Passage given:
========================

Cannot extract image from pptx, docx

Open amikai opened this issue 5 months ago • 4 comments

go-fitz version: v1.24.15 file:

Code

package main

import (
	"fmt"
	"image/jpeg"
	"os"

	"github.com/gen2brain/go-fitz"
)

func main() {
	doc, err := fitz.New("example.docx")
	if err != nil {
		panic(err)
	}
	defer doc.Close()

	// Extract pages as images
	img, err := doc.Image(0)
	if err != nil {
		panic(err)
	}

	f, err := os.Create("example.jpg")
	if err != nil {
		panic(err)
	}

	err = jpeg.Encode(f, img, &jpeg.Options{jpeg.DefaultQuality})
	if err != nil {
		panic(err)
	}

	f.Close()
}

Stdout output:

warning: dropping unclosed output

The output image will be a blank jpg: example.jpg

Jul 01 '25 00:07 amikai

I misunderstood; I thought go-fitz could extract images from a document. Close it.

Jul 01 '25 00:07 amikai

@amikai Yes, that is precisely what is possible; it's stated in the README. For broken files, you probably need a later version (I recall a changelog mentioning this).

Jul 01 '25 03:07 gen2brain

@gen2brain Do you mean I can extract images from .docx, .xlsx, and .pptx files using go-fitz? In my case, I created the file using Microsoft Word on a Mac. I just want to understand why these files are broken.

Jul 01 '25 07:07 amikai

Yes, you do not extract embedded images if that is what you think. It will render the documents, and you can export page by page as an image. I have no idea why or what is broken; this is a wrapper for MuPDF, and I don't know the internals. It may have already been solved, and you can try using an external library (with a newer version). Anyway, the fix will not happen in this repo, I update bundled libraries from time to time.

Jul 01 '25 08:07 gen2brain

========================

Input for this task:
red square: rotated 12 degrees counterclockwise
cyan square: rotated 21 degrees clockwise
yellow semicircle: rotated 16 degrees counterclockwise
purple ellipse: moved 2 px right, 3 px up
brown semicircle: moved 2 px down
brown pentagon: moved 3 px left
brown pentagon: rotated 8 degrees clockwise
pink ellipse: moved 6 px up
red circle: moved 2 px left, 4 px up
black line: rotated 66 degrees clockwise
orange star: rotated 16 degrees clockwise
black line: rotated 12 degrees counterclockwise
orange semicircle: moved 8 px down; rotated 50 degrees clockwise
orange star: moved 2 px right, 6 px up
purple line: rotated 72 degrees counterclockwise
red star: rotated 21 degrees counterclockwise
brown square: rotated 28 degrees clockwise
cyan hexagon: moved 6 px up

========================

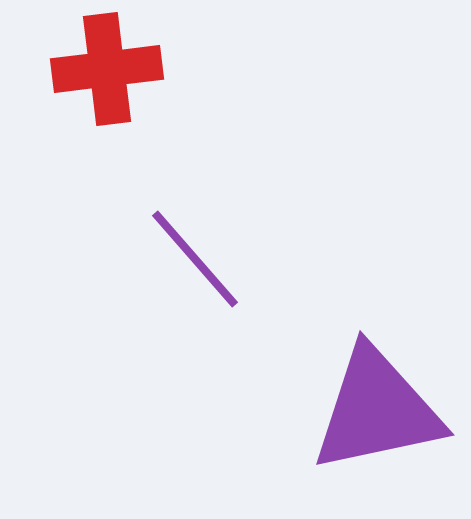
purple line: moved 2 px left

========================

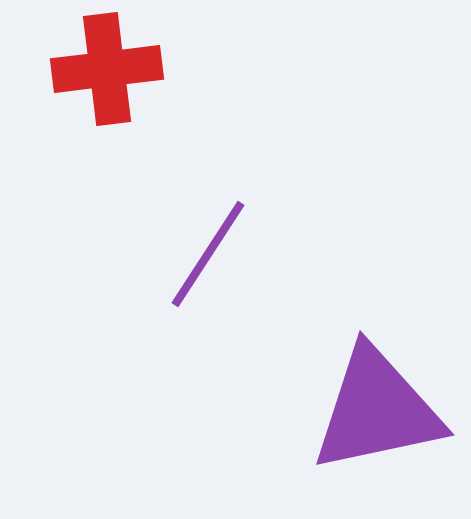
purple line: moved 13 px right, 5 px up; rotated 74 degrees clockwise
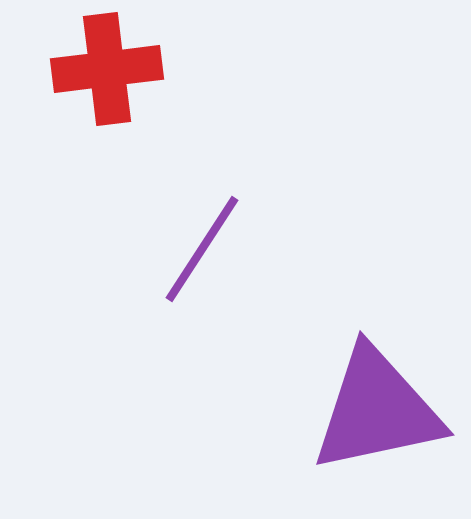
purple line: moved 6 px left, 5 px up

========================

What to work on:
1 > Transcribe the part of the go-fitz thread starting at "I misunderstood; I" and ending at "files are broken.".
2 > Pick out every line of the entries that holds the string "semicircle", with case counting.
The entries have no connection to the go-fitz thread.

Answers to the tasks:
1 >
I misunderstood; I thought go-fitz could extract images from a document. Close it.

Jul 01 '25 00:07 amikai

@amikai Yes, that is precisely what is possible; it's stated in the README. For broken files, you probably need a later version (I recall a changelog mentioning this).

Jul 01 '25 03:07 gen2brain

@gen2brain Do you mean I can extract images from .docx, .xlsx, and .pptx files using go-fitz? In my case, I created the file using Microsoft Word on a Mac. I just want to understand why these files are broken.

2 >
yellow semicircle: rotated 16 degrees counterclockwise
brown semicircle: moved 2 px down
orange semicircle: moved 8 px down; rotated 50 degrees clockwise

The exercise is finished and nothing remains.